● TO DO:
Can you turn everything in the records from the line containing "To the nearest" down through the line containing "The max_i_ka series" into a numbered list, leaving out any blank lines?

──────── DATA FOR THIS TASK ────────

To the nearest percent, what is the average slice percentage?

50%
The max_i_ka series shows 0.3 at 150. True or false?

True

────────
──────── DATA FOR THIS TASK ────────

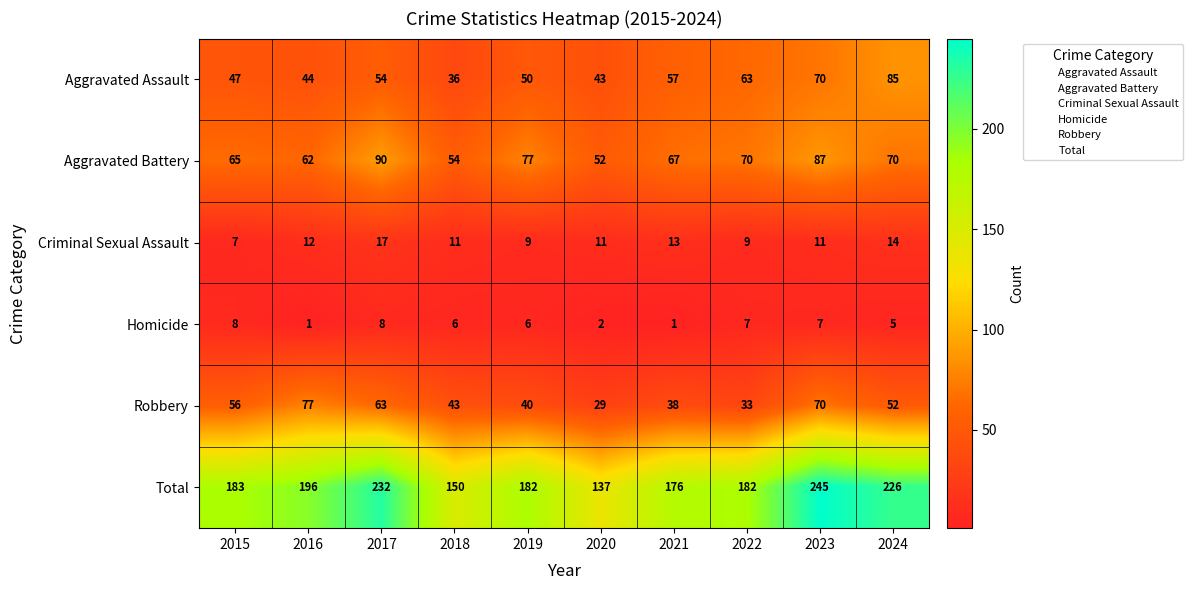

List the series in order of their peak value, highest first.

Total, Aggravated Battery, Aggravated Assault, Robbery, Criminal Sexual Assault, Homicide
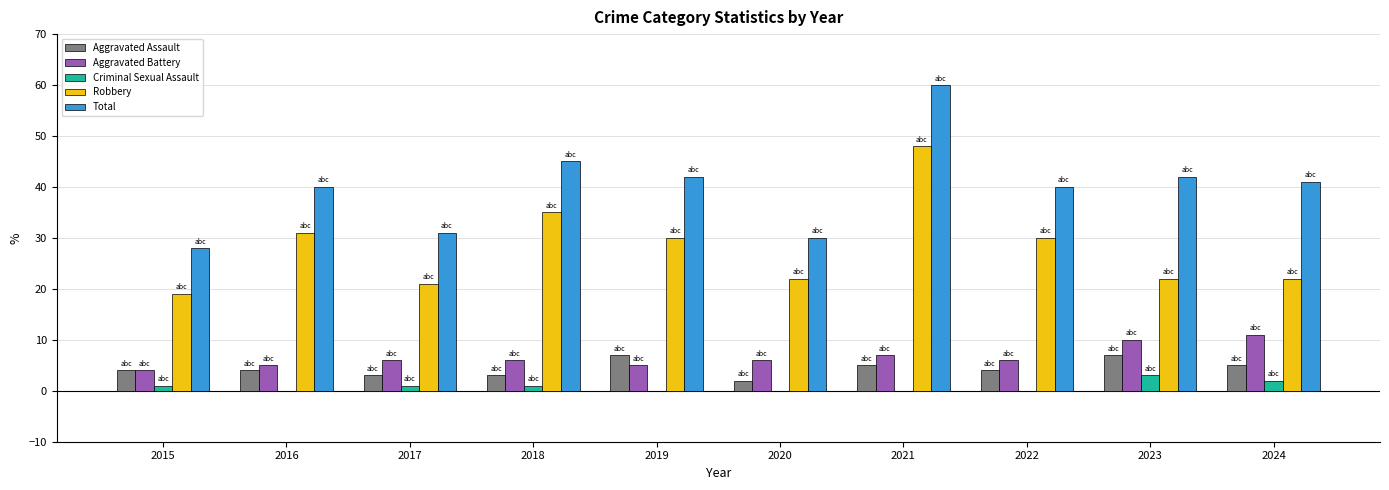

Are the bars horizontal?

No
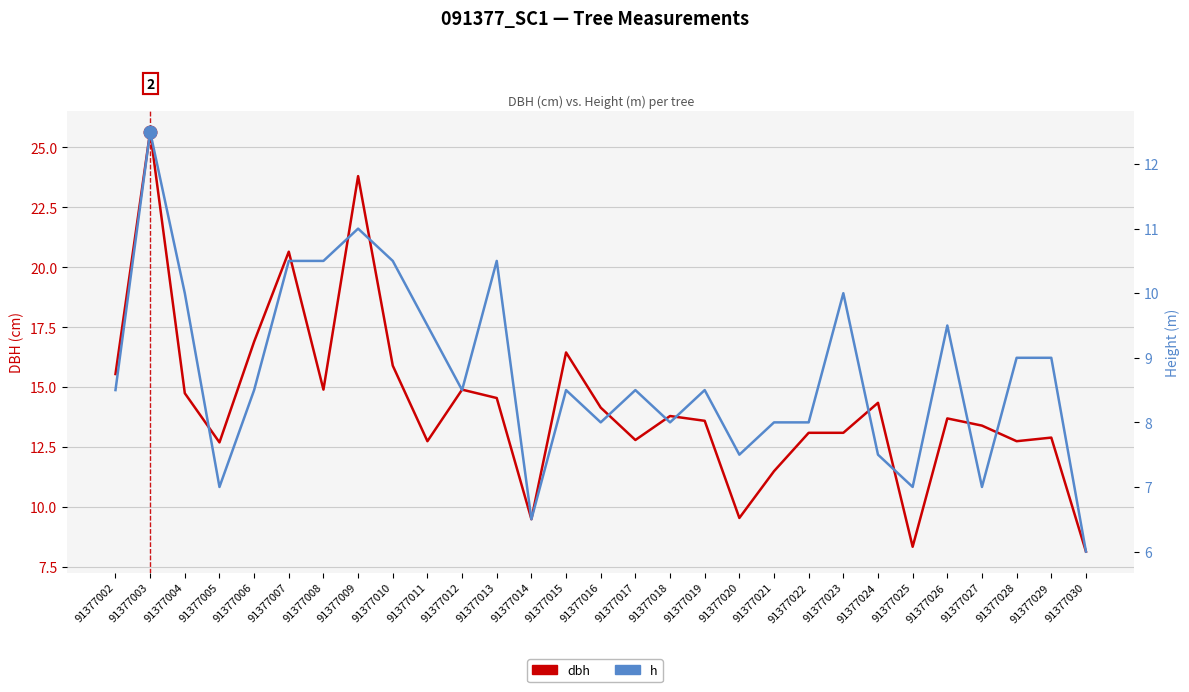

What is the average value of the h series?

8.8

────────

● EXERCISE RESPONSE:
1. To the nearest percent, what is the average slice percentage?
2. 50%
3. The max_i_ka series shows 0.3 at 150. True or false?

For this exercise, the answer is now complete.